Menurut Khaidir, banyak temuan mengejutkan terutama dalam proses penyelenggaraan Pemilu di Kecamatan Sumberbaru sehingga menimbulkan keraguan terhadap integritas penyelenggara mulai dari KPU hingga Bawaslu.
"Perhitungan rekapitulasi di kecamatan, hampir di semua partai ada pengurangan suara. Ini yang membuat kami meragukan integritas penyelenggara, apalagi panitia tingkat kecamatan yang membuat angka (suara) calon legislatif kami Haji Abdus Salam berkurang. Ini yang menjadi kejanggalan, saksi kami juga tidak diikutkan saat itu," tuturnya.
Pada tahap rekapitulasi di tingkat kecamatan, semua pihak, termasuk Panitia Pemilihan Kecamatan (PPK), Panitia Pengawas Pemilihan Kecamatan (Panwascam), dan perwakilan partai sepakat dengan ketetapan perolehan suara calon legislatif DPR-RI dari partai PAN sebanyak 10.280 suara di Kecamatan Sumberbaru.
Namun, kata Khadir, terjadi proses perhitungan ulang yang dilakukan di Kecamatan Sumberbaru menimbulkan perbedaan jumlah suara yang signifikan. Hasil perhitungan ulang tersebut menunjukkan adanya pengurangan suara bagi partai PAN sebanyak 5.520 suara dari jumlah rekapitulasi pertama.
Baca juga: Massa Pendukung Caleg PAN Duduki Lokasi Rekapitulasi KPU JemberPenghitungan ulang ini sejatinya untuk Partai Golkar di tingkat DPR RI, berdasar rekomendasi dari Bawaslu. Tak dinyana, hal ini malah berimbas terhadap perolehan suara partai lain termasuk PAN.

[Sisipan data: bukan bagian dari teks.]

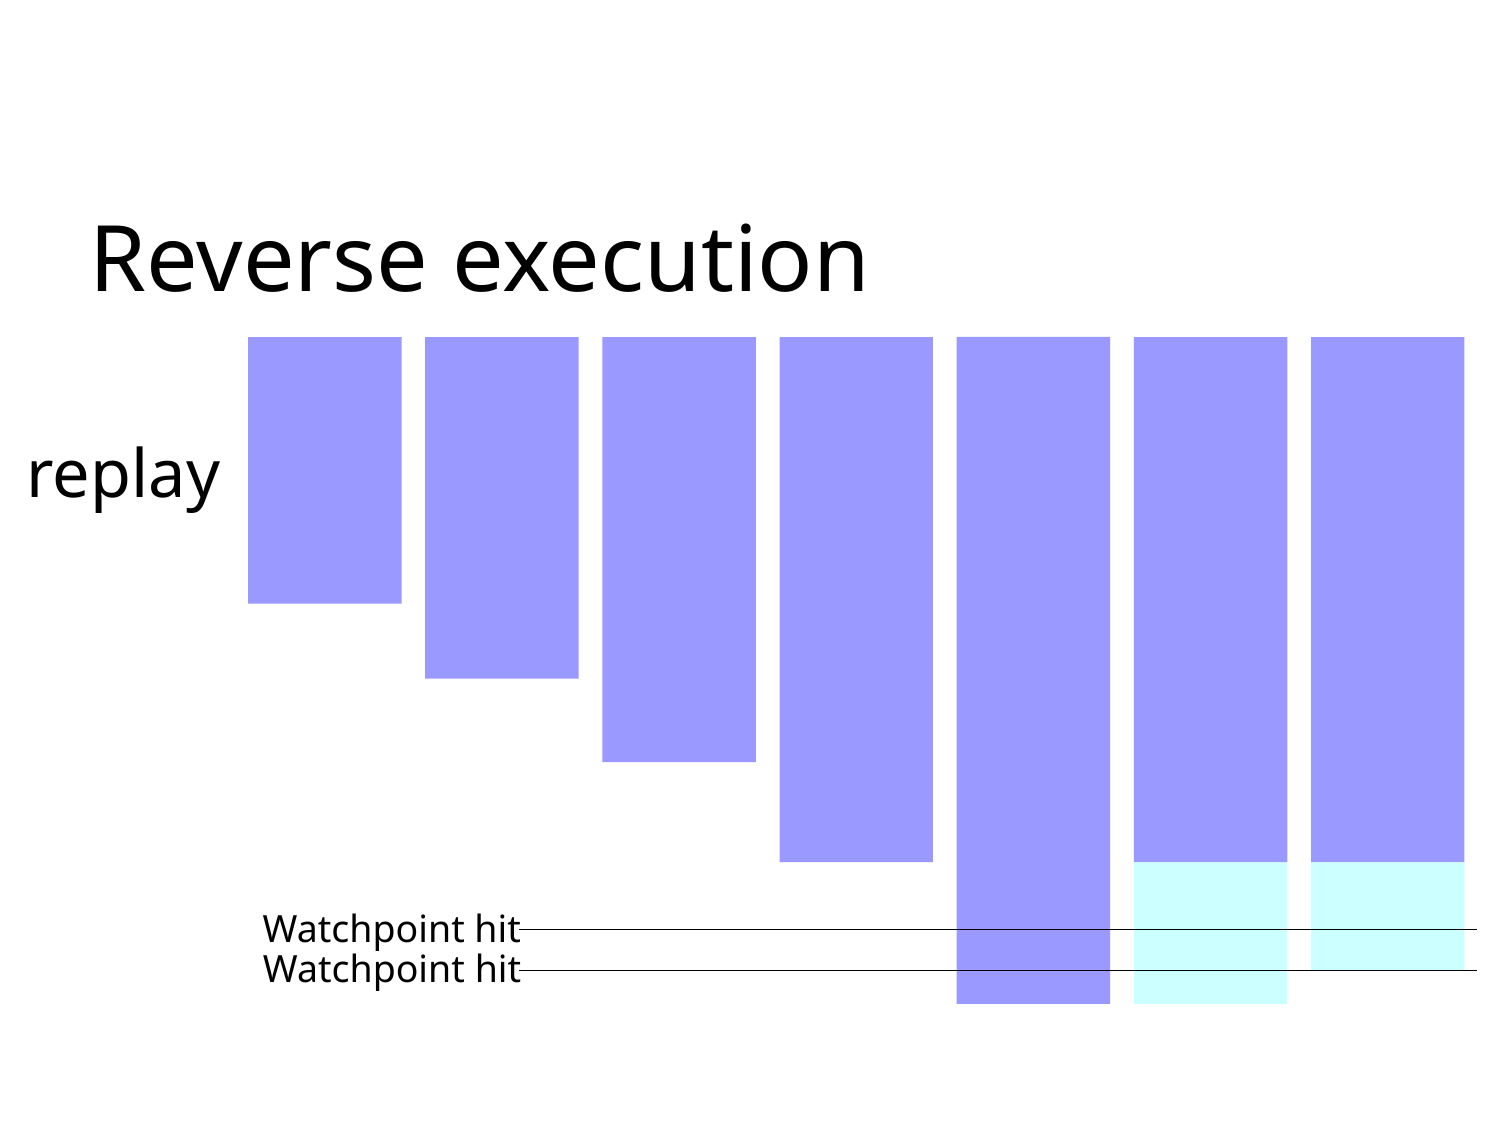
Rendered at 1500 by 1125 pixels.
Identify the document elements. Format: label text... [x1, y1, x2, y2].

text_box [1133, 930, 1288, 970]
text_box [248, 337, 402, 604]
text_box [425, 337, 579, 679]
text_box replay [11, 423, 284, 530]
text_box [956, 930, 1111, 970]
text_box Reverse execution [74, 172, 1424, 337]
text_box [1311, 930, 1465, 970]
text_box [1311, 337, 1465, 929]
text_box [1133, 337, 1288, 929]
text_box [956, 336, 1111, 929]
text_box Watchpoint hit [248, 964, 544, 1004]
text_box [956, 971, 1111, 1004]
text_box [1133, 971, 1288, 1004]
text_box Watchpoint hit [248, 897, 544, 964]
text_box [779, 337, 933, 863]
text_box [602, 337, 756, 763]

Dalam rekapitulasi tingkat kabupaten, permasalahan di atas sebenarnya menjadi sarana keberatan oleh saksi atau perwakilan PAN Kabupaten Jember, namun tidak berefek.
Lebih lanjut Khaidir menyatakan, menghadapi situasi pelik ini, PAN Kabupaten Jember menyerukan langkah-langkah.
Diantaranya, melakukan perhitungan ulang untu suara DPR-RI di Kecamatan Sumberbaru dengan cara menyandingkan form C hasil dan form D hasil kecamatan DPR-RI di Kecamatan Sumberbaru.
Dan, menyepakati hasil akhir dari penyandingan dokumen tersebut sebagai keputusan final yang ditandatangani dan disahkan oleh KPU Jember, Bawaslu dan saksi partai-partai di tingkat kabupaten.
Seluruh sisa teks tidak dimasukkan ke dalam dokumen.